Yutmi

GÖLGE

 

 Gölgelerimiz varlığımızın belki de en somut yansılarıdır. Dünya kendi etrafında döndükçe de peşimizi bırakmazlar? Karanlığın derinliğinden yansıyan bir sokak lambasında, araba farlarınının pencereye vurduğu gecelerde de peşimizdedirler. Siz olmasanız onlar da olmazlar.

Yolda yürürken, koşarken, uzun ya da kısa asla bırakmazlar sizi. Bir an olsun düşündünüz mü gölgelerinizin sizi terkettiğini, kafasına göre takıldığını. Ben gördüm, aslına bakarsanız yaşadım da.

Havanın güneşli olduğu zamanlar kalabalık caddelerde yürümekten acı çektiğimi ilk kez bir sonbahar günü yürüyüşe çıktığımda farkettim. Sağımdan solumdan geçen insanların telaşlı koşuşmaları arasında gölgeme basıp geçenler acımı katlıyordu.

Metin, inanamıyorum sen misin” dedi, noldu bir şey mi var.

Başımı avuçlarıma almış inliyordum. “ Çabuk çekil ordan nolur” diyebildim.

Noldu, Metin, iyi misin”

Lütfen , yanıma gel”

Şaşırmıştı Gizem, yaklaşıp kolumdan tuttu, “Başın mı döndü, hastaneye götüreyim mi seni?”

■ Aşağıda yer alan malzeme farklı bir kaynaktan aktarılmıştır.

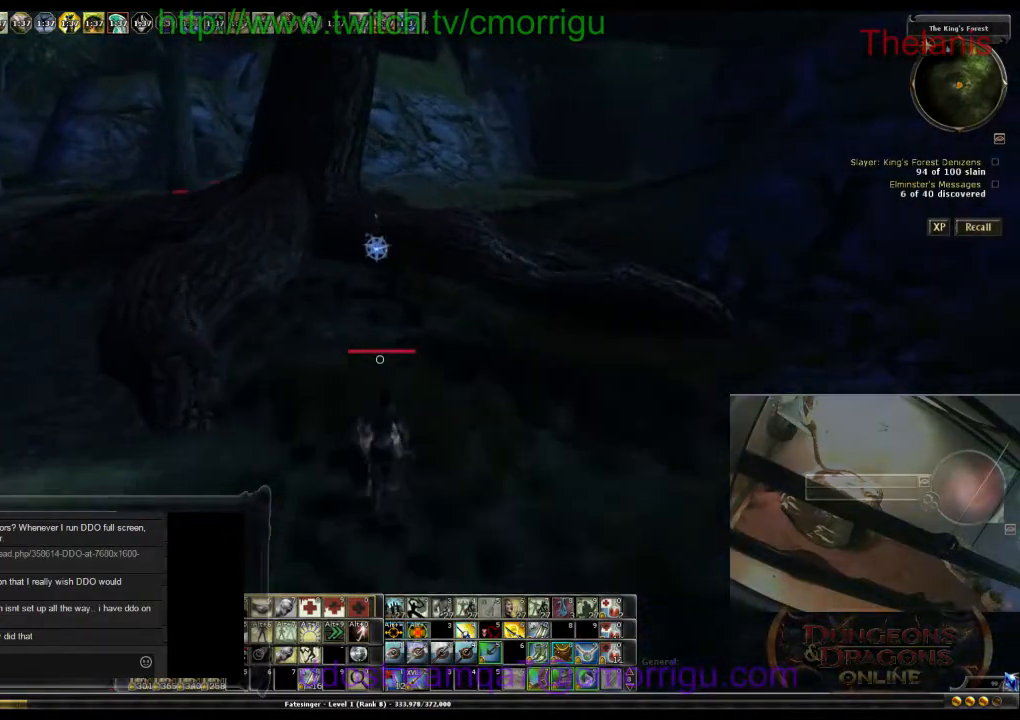
{"keys": ["w"], "events": []}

Gerek yok, burda dur yeter, önüme geçme”

Tamam, sakin ol”

Gizem’e yıllar sonra ilk defa rastlamıştım, onlarca insan gelip geçerken gölgemin üzerinden bir tek o canımı acıtmıştı. Anlam verememiştim. Gizem üniversitede en yakın arkadaşım ve sevgilim olmuştu. Yaşadığım ilişkiler içinde belki de en uzunuydu. Üç sene süren ilişkimizin sonunda oturduğumuz bir cafede sonlandırmıştım ilişkimizi. “Ben” demiştim, artık istemiyorum, lütfen zorlaştırma. Yüzüme bakıp, biliyordum zaten demişti o da. Nedenini sormamıştı bile.

Havanın kapalı olduğu veya zifiri karanlık gecelerde çıkmaya başladım sokağa, gölgem yine bırakmadı peşimi. Kaçarcasına koştuğum günlerde bile. Bir gece kendimi sokağa atmış yürürken sokak lambalarının bedenimi yansıttığı gölgenin benden hızla uzaklaştığını farkettim. Benden bağımsızdı sanki, ben koşarken o geride kalıyor, ben dururken kaçıp gidiyordu benden. Ben kaçtıkça artık kovalamıyor, o da benden kaçıyordu. Resmen bir isyandı bu. Sıyırmak üzere olduğumu düşünmeye başlamıştım.

Bir sabah erkenden çıktım yine sokaklara, gölgem yanımdaydı, biraz olsun rahatlamıştım. Bir süre yürüdükten sonra durdum. Gölgem de. Sonra hızla sokağın karşı kaldırımına geçip gözden yok oluşunun ardından şaşkınlıkla bakakaldım. Gölgem benden kaçıyordu. Gökyüzüne baktım, güneş henüz doğmuştu, gölgem kaybolmuştu gezdiğim sokaklarda. Beni terketmişti.